Filling the Reservoir
Once the dam was built, rainwater filled the reservoir, fed into it via a 19-kilometre network of tunnels. It took 9 months to fill the reservoir. Rainwater still contributes around 10% of the power generated at Cruachan.
The dam is a 200,000-tonne concrete barrier, which is actually a complex moving structure with gates that open and close – pipe maintenance is essential. When power is needed, the dam releases water down a 305-metre slope to the turbines below.
Water from the reservoir above falls for 305 metres and enters 4 giant turbines. These turbines convert the kinetic energy of the water passing through them into electricity. At night, the same turbines are used to push the water back up to the top of the mountain, refilling the reservoir.
At night, the turbines are powered by excess nuclear and wind-generated energy to push water back up to the reservoir. This is energy that would otherwise go to waste – it is instead converted to potential energy in the reservoir.
The large cylinders are “pony” motors, not the turbines themselves. The motors start and stop the turbines as required, helping the power station to react quickly when power is needed.
As water rushes down, its kinetic energy turns 2-tonne blades within the power station’s 4 turbines. These blades are connected to electricity generators. Transformers step up the 16 kilovolts produced to the 275 kilovolts needed by the National Grid.
With its mountaintop reservoir filled, Cruachan Power Station stores energy in the form of potential energy.
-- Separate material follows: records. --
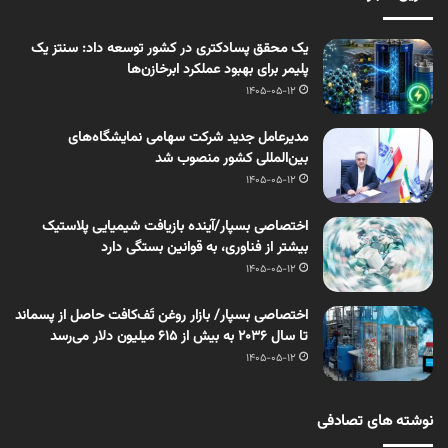
یک محقق پسادکتری در کشور توسعه داد: سنتز یک
پلیمر برای بهبود عملکرد ابرخازن‌ها
1405-05-12
مدیرعامل جدید شرکت سهامی نمایشگاه‌های
بین‌المللی کشور منصوب شد
1405-05-12
اختصاصی بسپار/آینده بازیافت شیمیایی پلاستیک
بیشتر از فناوری، به قوانین بستگی دارد
1405-05-12
اختصاصی بسپار/ بازار روغن تَف‌کافت حاصل از پسماند
تا سال ۲۰۳۶ به بیش از ۶۱۵ میلیون دلار می‌رسد
1405-05-12
نوشته های تصادفی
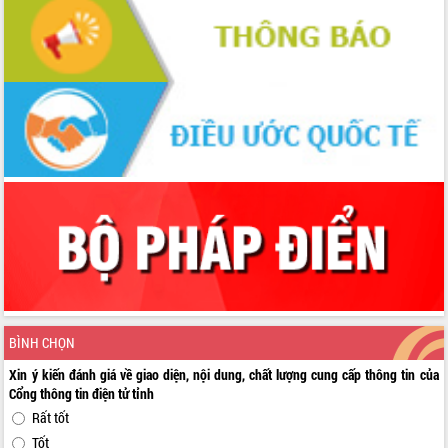
BÌNH CHỌN
Xin ý kiến đánh giá về giao diện, nội dung, chất lượng cung cấp thông tin của
Cổng thông tin điện tử tỉnh
Rất tốt
Tốt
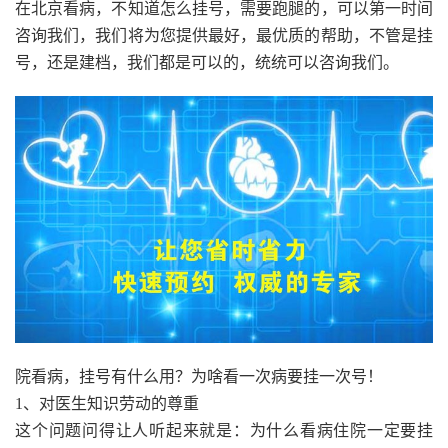
在北京看病，不知道怎么挂号，需要跑腿的，可以第一时间
咨询我们，我们将为您提供最好，最优质的帮助，不管是挂
号，还是建档，我们都是可以的，统统可以咨询我们。
院看病，挂号有什么用？为啥看一次病要挂一次号！
1、对医生知识劳动的尊重
这个问题问得让人听起来就是：为什么看病住院一定要挂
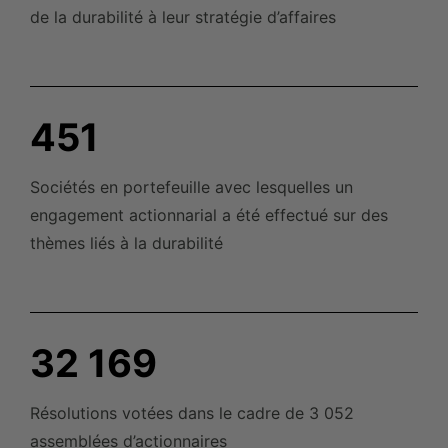
de la durabilité à leur stratégie d’affaires
451
Sociétés en portefeuille avec lesquelles un
engagement actionnarial a été effectué sur des
thèmes liés à la
durabilité
32 169
Résolutions votées dans le cadre de 3
052
assemblées d’actionnaires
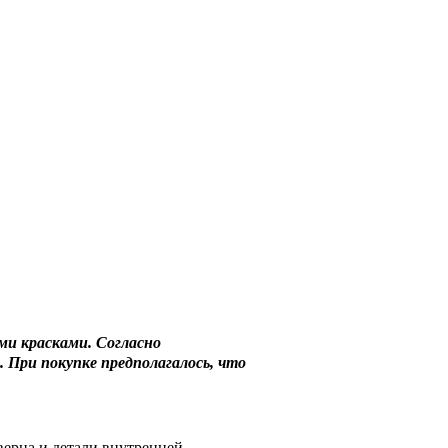
ми красками. Согласно
. При покупке предполагалось, что
верца и детали внутренней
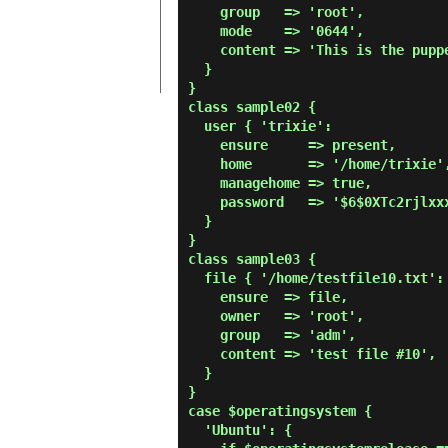
    group   => 'root',

    mode    => '0644',

    content => 'This is the puppet test file.',

  }

}

class sample02 {

  user { 'trixie':

    ensure     => present,

    home       => '/home/trixie',

    managehome => true,

    password   => '$6$0XTc2rjlxxxxxxxx',

  }

}

class sample03 {

  file { '/home/testfile10.txt':

    ensure  => file,

    owner   => 'root',

    group   => 'adm',

    content => 'test file #10',

  }

}

case $operatingsystem {

  'Ubuntu': {
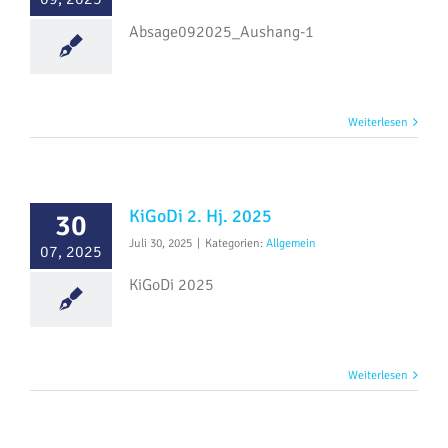
Absage092025_Aushang-1
Weiterlesen
KiGoDi 2. Hj. 2025
30
Juli 30, 2025
|
Kategorien:
Allgemein
07, 2025
KiGoDi 2025
Weiterlesen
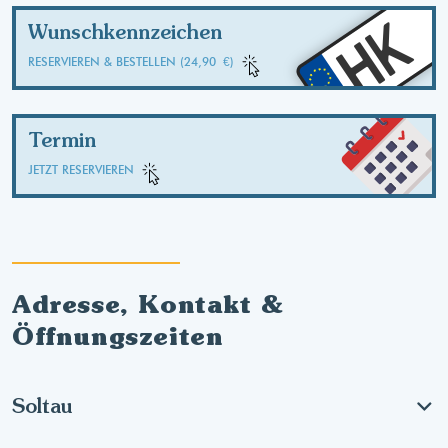
HK
Wunschkennzeichen
RESERVIEREN & BESTELLEN (24,90 €)
Termin
JETZT RESERVIEREN
Adresse, Kontakt &
Öffnungszeiten
Soltau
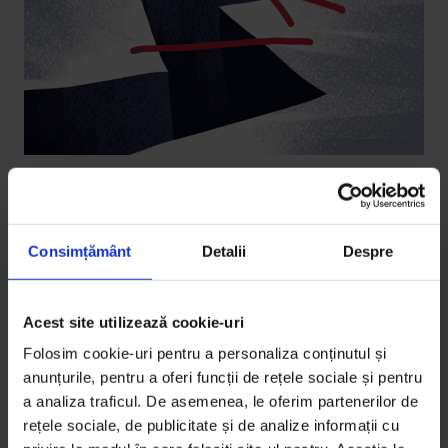
Podcast Obiceiul pământului
,
Podcasturi
Obiceiul pământului #6: Datorii
Consimțământ
Detalii
Despre
Ce avem de făcut ca societate și ca indivizi după 500
de ani de sclavie.
Acest site utilizează cookie-uri
De
Ana Maria Ciobanu
Folosim cookie-uri pentru a personaliza conținutul și
Ilustrație de
Maria Surducan
anunțurile, pentru a oferi funcții de rețele sociale și pentru
Fotografii de
Bogdan Dincă
a analiza traficul. De asemenea, le oferim partenerilor de
Timp de citire: 37 de minute
27 februarie 2022
rețele sociale, de publicitate și de analize informații cu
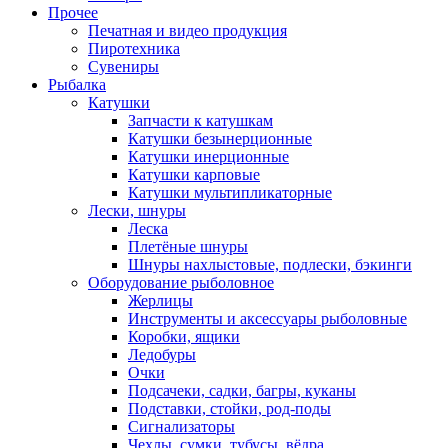
Прочее
Печатная и видео продукция
Пиротехника
Сувениры
Рыбалка
Катушки
Запчасти к катушкам
Катушки безынерционные
Катушки инерционные
Катушки карповые
Катушки мультипликаторные
Лески, шнуры
Леска
Плетёные шнуры
Шнуры нахлыстовые, подлески, бэкинги
Оборудование рыболовное
Жерлицы
Инструменты и аксессуары рыболовные
Коробки, ящики
Ледобуры
Очки
Подсачеки, садки, багры, куканы
Подставки, стойки, род-поды
Сигнализаторы
Чехлы, сумки, тубусы, вёдра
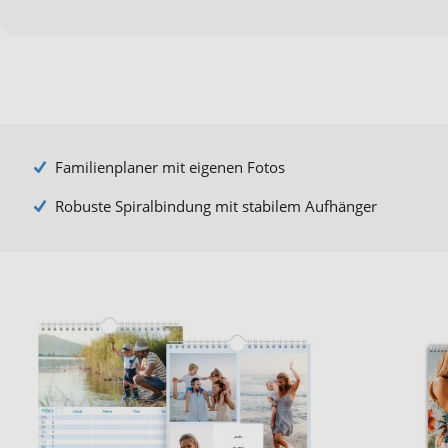
Familienplaner mit eigenen Fotos
Robuste Spiralbindung mit stabilem Aufhänger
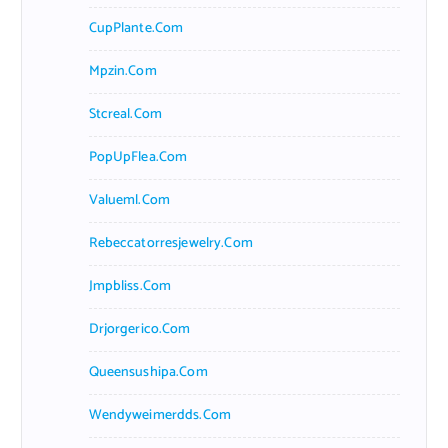
CupPlante.com
Mpzin.com
Stcreal.com
PopUpFlea.com
Valueml.com
Rebeccatorresjewelry.com
Jmpbliss.com
Drjorgerico.com
Queensushipa.com
Wendyweimerdds.com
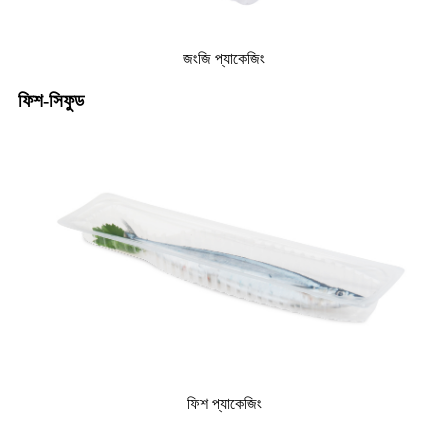
জংজি প্যাকেজিং
ফিশ-সিফুড
ফিশ প্যাকেজিং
At times of high demand – when popular television programmes end, for example – the water is released to provide additional power to ease the burden on other power stations.
The power station is used to provide extra power only at these peak times. In fact, overall, it uses more energy to pump water up to the reservoir than is generates by the water falling.
Around 40 people work at the plant, including electrical control and instrumental engineers, whose jobs involve fault finding and resolving, electrical maintenance and keeping equipment up to date. However, the starting and stopping of the power station is remotely controlled.
The advantage of the Cruachan Power Station’s design is that electricity production can be started quickly – from nothing to full production in 30 seconds. When the reservoir is full, it can generate electricity for 22 hours.
Cruachan is required to always have a 12-hour emergency water supply, in order to be able to supply power to the National Grid when external power resources have failed – known as a “black start”.
Monument in the Mountain
The only signs down by the loch that the power station exists are the number of electricity pylons in the area. At the top of the mountain, the enormous dam is an impressive sight, but most of this amazing construction remains hidden from view.
However, Cruachan has won architectural and engineering recognition. Conservation group Docomomo listed it as one of the 60 most significant monuments of post-war Scottish architecture. The visitor centre at Cruachan receives 50,000 visitors each year.
Electricity from power stations is delivered to consumers via the National Grid. Step-down transformers convert the 275 kilovolts supplied by power station like Cruachan into voltages safe to use – household mains electricity is around 230 volts.
Cruachan’s 4 turbines can generate 440 megawatts of electricity – enough to power a city the size of Edinburgh in a pinch. However, the supply is not consistent – power generated at Cruachan usually serves as a supplement to that generated elsewhere.
Walking the Dam
Many hill walkers climb Ben Cruachan to visit the dam, which offers spectacular views. The walk involves steep, rocky climbs and – as is common in the Scottish Highlands – boggy ground. A map, compass and waterproof boots and clothing are essential!